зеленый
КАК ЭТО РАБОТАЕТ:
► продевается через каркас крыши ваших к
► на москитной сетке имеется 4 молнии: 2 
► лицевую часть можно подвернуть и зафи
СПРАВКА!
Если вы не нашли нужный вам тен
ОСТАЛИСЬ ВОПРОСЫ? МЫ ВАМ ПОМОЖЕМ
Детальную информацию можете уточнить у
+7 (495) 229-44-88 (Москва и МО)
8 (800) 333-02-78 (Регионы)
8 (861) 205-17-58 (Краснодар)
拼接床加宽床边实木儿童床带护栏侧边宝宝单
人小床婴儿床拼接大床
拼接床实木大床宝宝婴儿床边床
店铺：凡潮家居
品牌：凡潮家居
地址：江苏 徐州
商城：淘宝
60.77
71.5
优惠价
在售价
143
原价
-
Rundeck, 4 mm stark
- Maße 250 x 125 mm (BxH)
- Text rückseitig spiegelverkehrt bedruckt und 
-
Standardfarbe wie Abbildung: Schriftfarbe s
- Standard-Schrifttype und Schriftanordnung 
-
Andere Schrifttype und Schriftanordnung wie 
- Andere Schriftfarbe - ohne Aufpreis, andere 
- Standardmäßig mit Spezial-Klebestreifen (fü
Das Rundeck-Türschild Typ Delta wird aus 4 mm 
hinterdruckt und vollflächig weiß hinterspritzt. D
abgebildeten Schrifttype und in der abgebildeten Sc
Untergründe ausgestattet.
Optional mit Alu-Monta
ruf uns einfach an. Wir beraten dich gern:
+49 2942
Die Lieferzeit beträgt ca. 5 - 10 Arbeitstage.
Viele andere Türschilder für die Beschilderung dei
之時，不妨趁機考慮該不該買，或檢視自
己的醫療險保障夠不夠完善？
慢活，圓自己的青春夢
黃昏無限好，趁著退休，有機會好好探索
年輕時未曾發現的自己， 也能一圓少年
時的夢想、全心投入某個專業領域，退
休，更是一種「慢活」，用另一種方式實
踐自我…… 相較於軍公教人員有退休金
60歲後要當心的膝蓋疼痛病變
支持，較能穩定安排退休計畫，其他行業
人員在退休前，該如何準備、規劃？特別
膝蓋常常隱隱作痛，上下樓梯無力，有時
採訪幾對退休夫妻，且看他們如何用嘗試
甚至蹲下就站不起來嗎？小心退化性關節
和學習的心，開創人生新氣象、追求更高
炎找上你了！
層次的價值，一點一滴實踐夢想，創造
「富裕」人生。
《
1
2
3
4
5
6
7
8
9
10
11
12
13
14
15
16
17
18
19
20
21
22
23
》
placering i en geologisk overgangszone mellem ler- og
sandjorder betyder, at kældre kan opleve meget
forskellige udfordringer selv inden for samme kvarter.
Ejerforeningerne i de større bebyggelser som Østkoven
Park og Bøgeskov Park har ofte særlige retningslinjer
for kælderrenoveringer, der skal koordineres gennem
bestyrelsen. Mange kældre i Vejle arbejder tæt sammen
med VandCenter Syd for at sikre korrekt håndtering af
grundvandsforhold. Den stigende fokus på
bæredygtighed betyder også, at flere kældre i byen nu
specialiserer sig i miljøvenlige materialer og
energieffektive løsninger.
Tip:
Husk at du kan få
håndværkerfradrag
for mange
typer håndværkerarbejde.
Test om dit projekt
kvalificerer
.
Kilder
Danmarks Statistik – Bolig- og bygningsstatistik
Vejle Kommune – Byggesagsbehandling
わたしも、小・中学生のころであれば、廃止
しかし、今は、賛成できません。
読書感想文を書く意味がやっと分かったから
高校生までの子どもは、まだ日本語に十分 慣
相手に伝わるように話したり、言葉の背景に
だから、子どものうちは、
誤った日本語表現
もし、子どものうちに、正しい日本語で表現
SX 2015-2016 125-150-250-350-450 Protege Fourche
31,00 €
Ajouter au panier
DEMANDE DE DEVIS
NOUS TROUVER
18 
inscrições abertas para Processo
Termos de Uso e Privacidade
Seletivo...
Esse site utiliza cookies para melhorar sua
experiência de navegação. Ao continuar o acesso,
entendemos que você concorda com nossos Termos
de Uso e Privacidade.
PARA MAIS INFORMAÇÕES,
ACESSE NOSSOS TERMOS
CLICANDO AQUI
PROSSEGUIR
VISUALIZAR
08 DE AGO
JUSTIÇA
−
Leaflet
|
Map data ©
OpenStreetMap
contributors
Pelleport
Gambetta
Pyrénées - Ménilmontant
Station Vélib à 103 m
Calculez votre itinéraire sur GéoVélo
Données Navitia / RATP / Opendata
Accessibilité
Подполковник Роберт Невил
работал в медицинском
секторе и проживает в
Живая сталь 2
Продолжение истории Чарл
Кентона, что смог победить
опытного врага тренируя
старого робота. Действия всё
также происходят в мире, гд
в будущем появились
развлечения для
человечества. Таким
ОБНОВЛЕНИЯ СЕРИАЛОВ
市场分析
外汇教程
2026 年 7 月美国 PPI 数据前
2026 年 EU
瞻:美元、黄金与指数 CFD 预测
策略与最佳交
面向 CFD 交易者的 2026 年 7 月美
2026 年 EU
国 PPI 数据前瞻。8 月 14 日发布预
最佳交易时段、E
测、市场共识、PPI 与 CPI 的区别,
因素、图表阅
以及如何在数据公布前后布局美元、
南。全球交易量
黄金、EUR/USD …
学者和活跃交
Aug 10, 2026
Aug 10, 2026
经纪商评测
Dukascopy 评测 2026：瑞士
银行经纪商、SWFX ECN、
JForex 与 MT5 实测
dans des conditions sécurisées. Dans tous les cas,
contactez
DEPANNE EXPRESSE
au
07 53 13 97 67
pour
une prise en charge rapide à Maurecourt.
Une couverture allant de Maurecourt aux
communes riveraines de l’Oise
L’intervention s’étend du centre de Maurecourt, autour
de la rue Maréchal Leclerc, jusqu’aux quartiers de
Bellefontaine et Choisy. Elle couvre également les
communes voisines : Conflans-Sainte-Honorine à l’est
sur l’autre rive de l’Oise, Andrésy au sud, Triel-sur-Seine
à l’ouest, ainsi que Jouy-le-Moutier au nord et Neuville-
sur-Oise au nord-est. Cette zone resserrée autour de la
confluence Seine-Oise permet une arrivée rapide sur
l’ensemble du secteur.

• • •

上記のすべての項目について、各行を空行を除いた番号付きリストとして出力してください。

回答欄:
1. зеленый
2. КАК ЭТО РАБОТАЕТ:
3. ► продевается через каркас крыши ваших к
4. ► на москитной сетке имеется 4 молнии: 2 
5. ► лицевую часть можно подвернуть и зафи
6. СПРАВКА!
7. Если вы не нашли нужный вам тен
8. ОСТАЛИСЬ ВОПРОСЫ? МЫ ВАМ ПОМОЖЕМ
9. Детальную информацию можете уточнить у
10. +7 (495) 229-44-88 (Москва и МО)
11. 8 (800) 333-02-78 (Регионы)
12. 8 (861) 205-17-58 (Краснодар)
13. 拼接床加宽床边实木儿童床带护栏侧边宝宝单
14. 人小床婴儿床拼接大床
15. 拼接床实木大床宝宝婴儿床边床
16. 店铺：凡潮家居
17. 品牌：凡潮家居
18. 地址：江苏 徐州
19. 商城：淘宝
20. 60.77
21. 71.5
22. 优惠价
23. 在售价
24. 143
25. 原价
26. -
27. Rundeck, 4 mm stark
28. - Maße 250 x 125 mm (BxH)
29. - Text rückseitig spiegelverkehrt bedruckt und 
30. -
31. Standardfarbe wie Abbildung: Schriftfarbe s
32. - Standard-Schrifttype und Schriftanordnung 
33. -
34. Andere Schrifttype und Schriftanordnung wie 
35. - Andere Schriftfarbe - ohne Aufpreis, andere 
36. - Standardmäßig mit Spezial-Klebestreifen (fü
37. Das Rundeck-Türschild Typ Delta wird aus 4 mm 
38. hinterdruckt und vollflächig weiß hinterspritzt. D
39. abgebildeten Schrifttype und in der abgebildeten Sc
40. Untergründe ausgestattet.
41. Optional mit Alu-Monta
42. ruf uns einfach an. Wir beraten dich gern:
43. +49 2942
44. Die Lieferzeit beträgt ca. 5 - 10 Arbeitstage.
45. Viele andere Türschilder für die Beschilderung dei
46. 之時，不妨趁機考慮該不該買，或檢視自
47. 己的醫療險保障夠不夠完善？
48. 慢活，圓自己的青春夢
49. 黃昏無限好，趁著退休，有機會好好探索
50. 年輕時未曾發現的自己， 也能一圓少年
51. 時的夢想、全心投入某個專業領域，退
52. 休，更是一種「慢活」，用另一種方式實
53. 踐自我…… 相較於軍公教人員有退休金
54. 60歲後要當心的膝蓋疼痛病變
55. 支持，較能穩定安排退休計畫，其他行業
56. 人員在退休前，該如何準備、規劃？特別
57. 膝蓋常常隱隱作痛，上下樓梯無力，有時
58. 採訪幾對退休夫妻，且看他們如何用嘗試
59. 甚至蹲下就站不起來嗎？小心退化性關節
60. 和學習的心，開創人生新氣象、追求更高
61. 炎找上你了！
62. 層次的價值，一點一滴實踐夢想，創造
63. 「富裕」人生。
64. 《
65. 1
66. 2
67. 3
68. 4
69. 5
70. 6
71. 7
72. 8
73. 9
74. 10
75. 11
76. 12
77. 13
78. 14
79. 15
80. 16
81. 17
82. 18
83. 19
84. 20
85. 21
86. 22
87. 23
88. 》
89. placering i en geologisk overgangszone mellem ler- og
90. sandjorder betyder, at kældre kan opleve meget
91. forskellige udfordringer selv inden for samme kvarter.
92. Ejerforeningerne i de større bebyggelser som Østkoven
93. Park og Bøgeskov Park har ofte særlige retningslinjer
94. for kælderrenoveringer, der skal koordineres gennem
95. bestyrelsen. Mange kældre i Vejle arbejder tæt sammen
96. med VandCenter Syd for at sikre korrekt håndtering af
97. grundvandsforhold. Den stigende fokus på
98. bæredygtighed betyder også, at flere kældre i byen nu
99. specialiserer sig i miljøvenlige materialer og
100. energieffektive løsninger.
101. Tip:
102. Husk at du kan få
103. håndværkerfradrag
104. for mange
105. typer håndværkerarbejde.
106. Test om dit projekt
107. kvalificerer
108. .
109. Kilder
110. Danmarks Statistik – Bolig- og bygningsstatistik
111. Vejle Kommune – Byggesagsbehandling
112. わたしも、小・中学生のころであれば、廃止
113. しかし、今は、賛成できません。
114. 読書感想文を書く意味がやっと分かったから
115. 高校生までの子どもは、まだ日本語に十分 慣
116. 相手に伝わるように話したり、言葉の背景に
117. だから、子どものうちは、
118. 誤った日本語表現
119. もし、子どものうちに、正しい日本語で表現
120. SX 2015-2016 125-150-250-350-450 Protege Fourche
121. 31,00 €
122. Ajouter au panier
123. DEMANDE DE DEVIS
124. NOUS TROUVER
125. 18 
126. inscrições abertas para Processo
127. Termos de Uso e Privacidade
128. Seletivo...
129. Esse site utiliza cookies para melhorar sua
130. experiência de navegação. Ao continuar o acesso,
131. entendemos que você concorda com nossos Termos
132. de Uso e Privacidade.
133. PARA MAIS INFORMAÇÕES,
134. ACESSE NOSSOS TERMOS
135. CLICANDO AQUI
136. PROSSEGUIR
137. VISUALIZAR
138. 08 DE AGO
139. JUSTIÇA
140. −
141. Leaflet
142. |
143. Map data ©
144. OpenStreetMap
145. contributors
146. Pelleport
147. Gambetta
148. Pyrénées - Ménilmontant
149. Station Vélib à 103 m
150. Calculez votre itinéraire sur GéoVélo
151. Données Navitia / RATP / Opendata
152. Accessibilité
153. Подполковник Роберт Невил
154. работал в медицинском
155. секторе и проживает в
156. Живая сталь 2
157. Продолжение истории Чарл
158. Кентона, что смог победить
159. опытного врага тренируя
160. старого робота. Действия всё
161. также происходят в мире, гд
162. в будущем появились
163. развлечения для
164. человечества. Таким
165. ОБНОВЛЕНИЯ СЕРИАЛОВ
166. 市场分析
167. 外汇教程
168. 2026 年 7 月美国 PPI 数据前
169. 2026 年 EU
170. 瞻:美元、黄金与指数 CFD 预测
171. 策略与最佳交
172. 面向 CFD 交易者的 2026 年 7 月美
173. 2026 年 EU
174. 国 PPI 数据前瞻。8 月 14 日发布预
175. 最佳交易时段、E
176. 测、市场共识、PPI 与 CPI 的区别,
177. 因素、图表阅
178. 以及如何在数据公布前后布局美元、
179. 南。全球交易量
180. 黄金、EUR/USD …
181. 学者和活跃交
182. Aug 10, 2026
183. Aug 10, 2026
184. 经纪商评测
185. Dukascopy 评测 2026：瑞士
186. 银行经纪商、SWFX ECN、
187. JForex 与 MT5 实测
188. dans des conditions sécurisées. Dans tous les cas,
189. contactez
190. DEPANNE EXPRESSE
191. au
192. 07 53 13 97 67
193. pour
194. une prise en charge rapide à Maurecourt.
195. Une couverture allant de Maurecourt aux
196. communes riveraines de l’Oise
197. L’intervention s’étend du centre de Maurecourt, autour
198. de la rue Maréchal Leclerc, jusqu’aux quartiers de
199. Bellefontaine et Choisy. Elle couvre également les
200. communes voisines : Conflans-Sainte-Honorine à l’est
201. sur l’autre rive de l’Oise, Andrésy au sud, Triel-sur-Seine
202. à l’ouest, ainsi que Jouy-le-Moutier au nord et Neuville-
203. sur-Oise au nord-est. Cette zone resserrée autour de la
204. confluence Seine-Oise permet une arrivée rapide sur
205. l’ensemble du secteur.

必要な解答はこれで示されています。